*** SOURCE EXTRACT ***

Though we have received a small respite from the constant barrage of angry Barbara Walters phone calls, emails from Brit Hume and booty faxes from Morley Safer seeking an exclusive on The Door (of Shame, Blame and Brilliance), today’s post will undoubtedly change that. As regular readers of this weekly feature know, The Door is home to newspaper clippings posted by reporters here at Siuslaw News since the 1970s, highlighting the best and worst examples of print media moments for nearly four decades. It has been called a journalistic mecca; a reporter’s Rosetta Stone; or as Anderson Cooper so eloquently stated, “A sentinel with an impressively large door knob, waiting to be twisted.”
Today’s entry, however, is a first — and something that will undoubtedly have Barbara Walters putting us back on speed dial. But before revealing today’s entry, we must follow a protocol of tradition by joining hands and repeating in a monotone voice similar to Barbara Walters under hypnosis:
The Door is a beacon, dwawing us into the jagged wocks of journawism…
That said, let us get to this week’s entry!

*** ENTRIES PROVIDED ***

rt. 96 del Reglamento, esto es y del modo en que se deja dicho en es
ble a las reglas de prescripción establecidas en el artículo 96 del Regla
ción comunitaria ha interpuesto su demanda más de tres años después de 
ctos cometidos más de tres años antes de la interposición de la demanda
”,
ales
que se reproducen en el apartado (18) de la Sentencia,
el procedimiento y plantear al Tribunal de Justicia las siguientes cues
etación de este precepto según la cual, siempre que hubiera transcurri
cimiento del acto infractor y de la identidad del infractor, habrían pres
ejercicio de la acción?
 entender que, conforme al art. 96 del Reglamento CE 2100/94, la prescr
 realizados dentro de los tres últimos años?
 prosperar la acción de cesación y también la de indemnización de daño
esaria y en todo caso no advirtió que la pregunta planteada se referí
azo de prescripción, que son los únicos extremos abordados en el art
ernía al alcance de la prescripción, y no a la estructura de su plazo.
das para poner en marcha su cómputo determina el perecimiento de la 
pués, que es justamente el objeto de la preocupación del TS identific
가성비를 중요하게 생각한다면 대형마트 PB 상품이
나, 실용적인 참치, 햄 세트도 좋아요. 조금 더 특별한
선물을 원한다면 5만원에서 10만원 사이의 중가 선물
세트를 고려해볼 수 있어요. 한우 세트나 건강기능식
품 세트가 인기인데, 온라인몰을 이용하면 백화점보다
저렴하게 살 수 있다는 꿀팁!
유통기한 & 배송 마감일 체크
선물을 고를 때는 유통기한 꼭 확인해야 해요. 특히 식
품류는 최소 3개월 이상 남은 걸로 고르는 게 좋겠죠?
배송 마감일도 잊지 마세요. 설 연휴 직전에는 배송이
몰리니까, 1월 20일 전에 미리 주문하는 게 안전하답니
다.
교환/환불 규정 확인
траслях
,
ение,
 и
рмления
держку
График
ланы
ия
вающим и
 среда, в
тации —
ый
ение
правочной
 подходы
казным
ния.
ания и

***

▶ COMPLETE THE FOLLOWING
**1.** Reproduce the Door column, everything from "Today’s entry, however, is" down to "this week’s entry!", swapping "beacon" for "lighthouse".
**2.** Write the next part of the Door column, following on from its last sentence.

▶ ANSWERS TO THE EXERCISE
**1.**
Today’s entry, however, is a first — and something that will undoubtedly have Barbara Walters putting us back on speed dial. But before revealing today’s entry, we must follow a protocol of tradition by joining hands and repeating in a monotone voice similar to Barbara Walters under hypnosis:
The Door is a lighthouse, dwawing us into the jagged wocks of journawism…
That said, let us get to this week’s entry!

**2.**
(Keep holding hands of you want to)
Upon The Door is a photo of a photo, discovered by a reporter who saw it hanging in the local pioneer museum. At first glance, it appears to be a standard photo of school children standing outside of an old school house. Except for one thing…
The museum’s photo caption includes the name of the school, Karnowsky Creek School, which was located eight miles east of Florence on Duncan Island, and that it was taken in 1919. It also lists the names of everyone: LuLu Leppert, Wilda Karnowsky, Isabel Akerly, Mrs. Karnowsky (teacher) and Frank Karnowsky.
There’s only one thing they forgot to mention:
Why is LuLu 15-FEET TALL?!?
There is no explanation given for this. One can only assume she is either 1) related to Paul Bunyan or 2) normal size in a school of elves. Because of these unanswered questions, our reporter was unable to run this photo with his story on pioneer families.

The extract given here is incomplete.